Elias não tinha mais nome no sistema. Ao apagar sua identidade digital, ele se tornara um vácuo, um erro de leitura que o Feed não conseguia processar — até agora. Beatriz, sentada no chão, limpava o sangue de um corte na testa com um pedaço de pano imundo. Ela não era mais a herdeira da Fundação; era apenas uma fugitiva com o rosto marcado pela desobediência.
— Eles não estão apenas nos caçando, Elias — ela disse, a voz cortando o tamborilar da chuva lá fora. — Eles mudaram o protocolo. O Feed disparou uma notificação de 'Cidadão de Risco' para cada dispositivo num raio de dez quilômetros. Não são drones. É a cidade. Eles estão nos transformando em caça para o público.
Elias tocou a relíquia. O cilindro metálico, pesado e frio, continha a prova de que o trauma de seu pai — a falência, o desespero, a queda — não fora um acidente, mas o protótipo algorítmico do Feed. O sistema não apenas previa o comportamento humano; ele o desenhava a partir da dor de sua própria família.
— Precisamos chegar ao servidor central antes que a Permanência apague o registro original — Elias respondeu, a voz rouca. — Se eles nos querem como caça, vamos usar a ganância deles contra o sistema.
Ao saírem para a rua, a metrópole parecia vibrar com uma eletricidade doentia. Em um telão de LED sobre a avenida, a propaganda de um serviço de streaming foi cortada por uma estática violenta. O rosto de Elias surgiu, granulado, capturado por uma câmera de segurança de um posto de gasolina. O texto abaixo era um convite à traição: "Cidadão Elias. Indivíduo de alta periculosidade. Recompensa: anistia total de débitos e acesso prioritário à rede."
O som foi quase imediato. Centenas de notificações soaram simultaneamente nos bolsos dos transeuntes. O zumbido eletrônico subiu como um enxame de vespas. Elias viu um homem de terno, parado a poucos metros, olhar para o celular e depois para ele. O reconhecimento foi instantâneo, seguido por um brilho de cobiça que substituiu qualquer humanidade.
— Corra — Elias ordenou, puxando Beatriz para um beco inundado.

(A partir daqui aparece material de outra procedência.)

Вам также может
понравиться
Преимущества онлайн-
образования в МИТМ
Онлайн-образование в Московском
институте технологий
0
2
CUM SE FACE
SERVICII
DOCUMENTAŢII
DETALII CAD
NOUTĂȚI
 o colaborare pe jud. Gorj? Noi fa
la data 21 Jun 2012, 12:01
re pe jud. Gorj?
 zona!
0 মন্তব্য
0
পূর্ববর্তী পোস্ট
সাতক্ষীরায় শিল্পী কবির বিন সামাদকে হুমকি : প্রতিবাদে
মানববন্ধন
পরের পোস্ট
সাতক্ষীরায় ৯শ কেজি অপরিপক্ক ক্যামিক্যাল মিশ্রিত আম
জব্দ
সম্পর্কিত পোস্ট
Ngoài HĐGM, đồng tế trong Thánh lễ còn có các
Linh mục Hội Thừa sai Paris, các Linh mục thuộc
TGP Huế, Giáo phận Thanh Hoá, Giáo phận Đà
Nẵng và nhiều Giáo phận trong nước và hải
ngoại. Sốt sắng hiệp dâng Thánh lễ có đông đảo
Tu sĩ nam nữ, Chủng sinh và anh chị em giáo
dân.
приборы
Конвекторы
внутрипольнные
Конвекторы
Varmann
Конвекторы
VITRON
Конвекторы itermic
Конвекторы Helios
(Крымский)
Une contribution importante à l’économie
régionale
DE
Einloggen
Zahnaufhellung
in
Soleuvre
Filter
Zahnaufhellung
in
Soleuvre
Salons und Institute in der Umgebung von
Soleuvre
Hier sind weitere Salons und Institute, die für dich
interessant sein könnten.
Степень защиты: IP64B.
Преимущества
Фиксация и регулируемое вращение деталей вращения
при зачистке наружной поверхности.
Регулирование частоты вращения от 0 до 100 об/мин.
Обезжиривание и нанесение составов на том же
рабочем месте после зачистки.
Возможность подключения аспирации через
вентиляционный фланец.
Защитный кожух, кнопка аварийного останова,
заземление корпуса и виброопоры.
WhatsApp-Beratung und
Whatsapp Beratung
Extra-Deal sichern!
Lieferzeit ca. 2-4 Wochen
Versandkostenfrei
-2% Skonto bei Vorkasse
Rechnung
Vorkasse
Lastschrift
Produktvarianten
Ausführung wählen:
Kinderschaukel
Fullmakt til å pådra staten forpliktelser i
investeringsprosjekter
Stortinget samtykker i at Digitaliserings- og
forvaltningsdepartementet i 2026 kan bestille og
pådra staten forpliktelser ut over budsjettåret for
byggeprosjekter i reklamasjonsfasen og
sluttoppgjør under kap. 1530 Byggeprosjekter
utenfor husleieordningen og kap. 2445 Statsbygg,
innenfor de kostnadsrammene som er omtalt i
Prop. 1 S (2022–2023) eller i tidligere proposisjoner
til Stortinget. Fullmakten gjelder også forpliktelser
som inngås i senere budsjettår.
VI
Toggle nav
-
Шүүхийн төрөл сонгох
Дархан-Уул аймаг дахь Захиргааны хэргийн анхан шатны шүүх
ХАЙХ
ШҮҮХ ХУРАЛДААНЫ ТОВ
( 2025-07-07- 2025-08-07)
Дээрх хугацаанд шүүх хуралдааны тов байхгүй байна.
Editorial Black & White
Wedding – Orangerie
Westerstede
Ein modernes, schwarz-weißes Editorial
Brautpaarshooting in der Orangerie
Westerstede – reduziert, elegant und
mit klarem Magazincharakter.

Eles não podiam lutar contra a cidade inteira. O rádio de curto alcance chiou, a voz do mentor de Beatriz, distorcida pela estática, invadiu o silêncio tenso:
— Elias, a rota de entrada foi comprometida. Eles sabem que você está no perímetro. O Feed não busca um rosto, busca o vácuo que você deixou no sistema. Se você entrar no servidor, eles vão fechar as portas e incinerar tudo. Inclusive vocês.
Elias olhou para o cronômetro: 71:42:15. A verdade estava a poucos metros, mas o custo de alcançá-la era a aniquilação total. Ele olhou para Beatriz. Ela não tremia; ela esperava. O Feed havia transformado a sobrevivência em um jogo de eliminação, e eles eram os únicos que sabiam que o tabuleiro estava viciado.
— Eles nos cercaram — Elias constatou, enquanto o som de sirenes e passos apressados ecoava pela entrada do beco. A caçada havia começado, e a cidade era o predador.